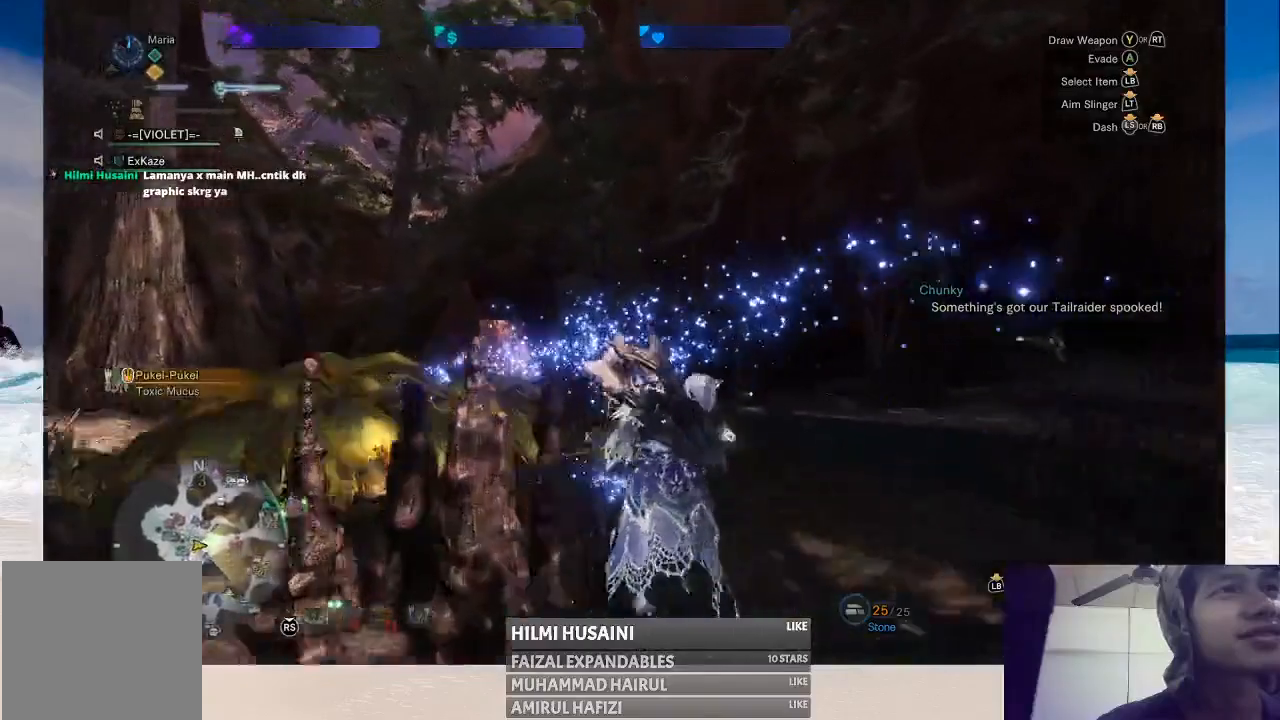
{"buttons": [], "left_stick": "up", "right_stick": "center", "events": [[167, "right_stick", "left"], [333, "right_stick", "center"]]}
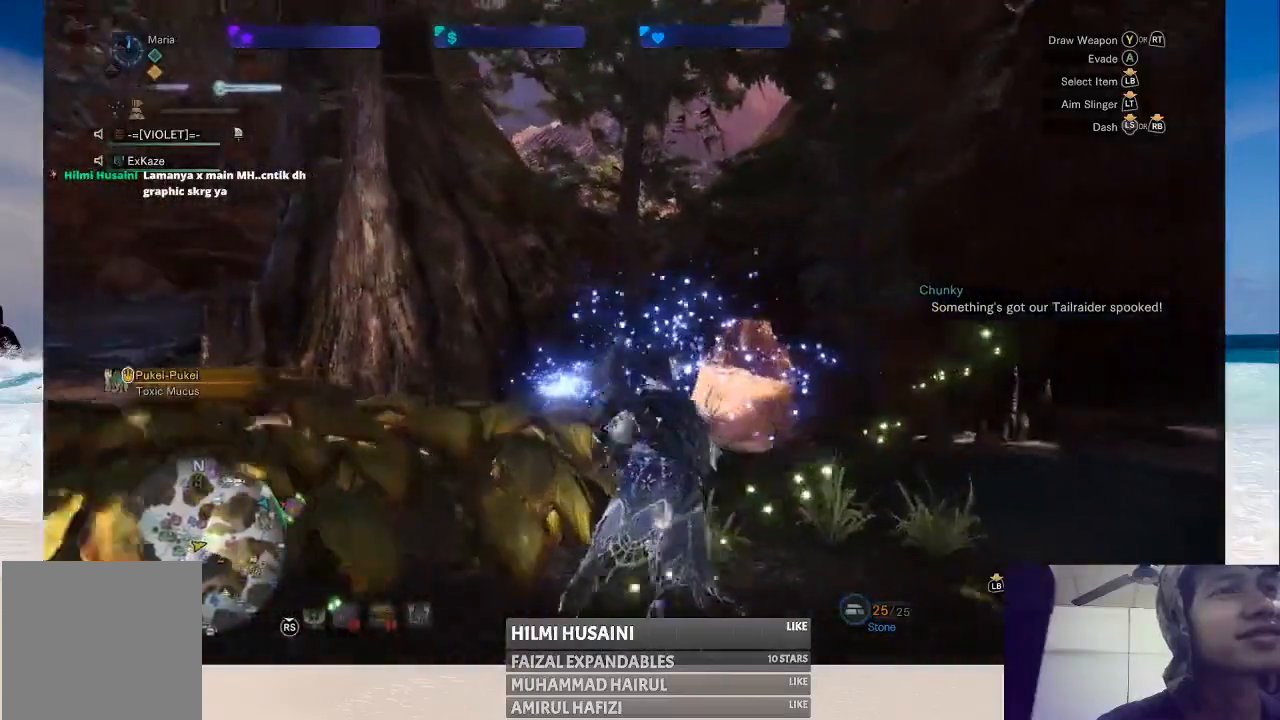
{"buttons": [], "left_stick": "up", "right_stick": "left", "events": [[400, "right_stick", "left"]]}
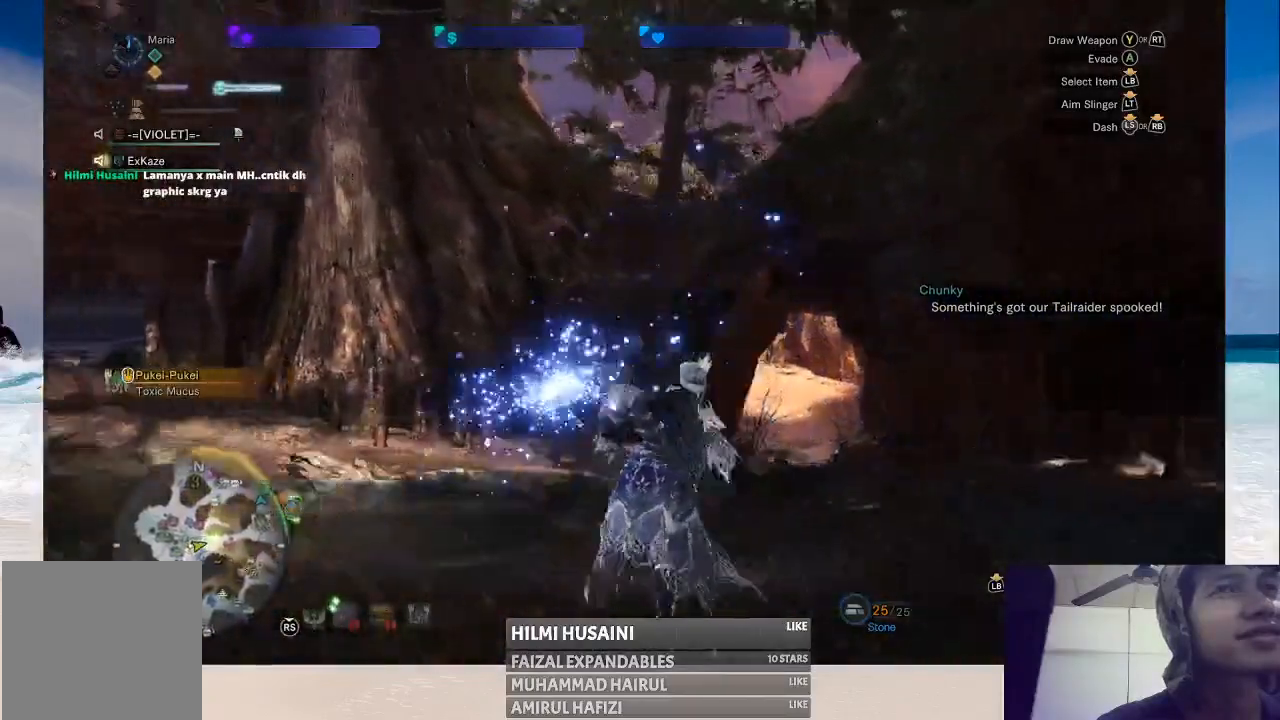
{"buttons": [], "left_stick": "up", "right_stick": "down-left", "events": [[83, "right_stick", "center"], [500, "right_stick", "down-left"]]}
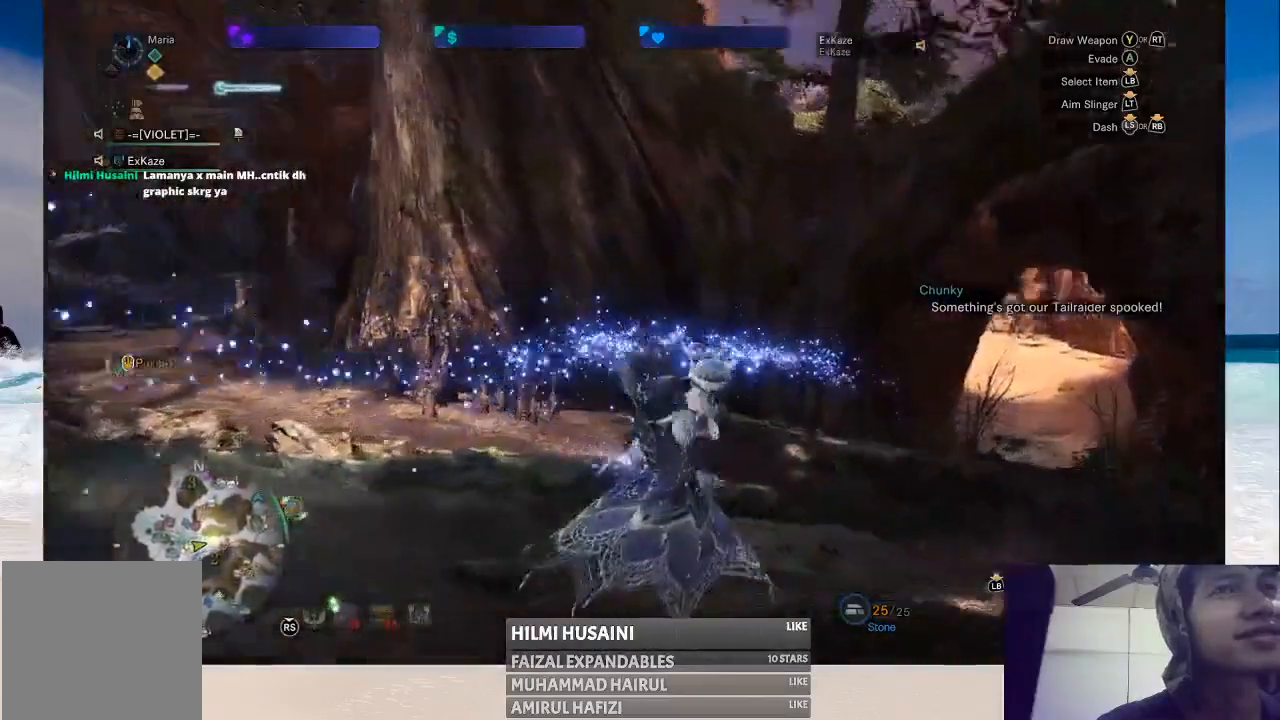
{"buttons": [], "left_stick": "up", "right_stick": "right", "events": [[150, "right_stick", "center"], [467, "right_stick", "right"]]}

Work task => All of the data must be set down exactly, with no pictures included.

Answer to the exercise =>
{"buttons": [], "left_stick": "up", "right_stick": "center", "events": [[167, "right_stick", "left"], [333, "right_stick", "center"]]}
{"buttons": [], "left_stick": "up", "right_stick": "left", "events": [[400, "right_stick", "left"]]}
{"buttons": [], "left_stick": "up", "right_stick": "down-left", "events": [[83, "right_stick", "center"], [500, "right_stick", "down-left"]]}
{"buttons": [], "left_stick": "up", "right_stick": "right", "events": [[150, "right_stick", "center"], [467, "right_stick", "right"]]}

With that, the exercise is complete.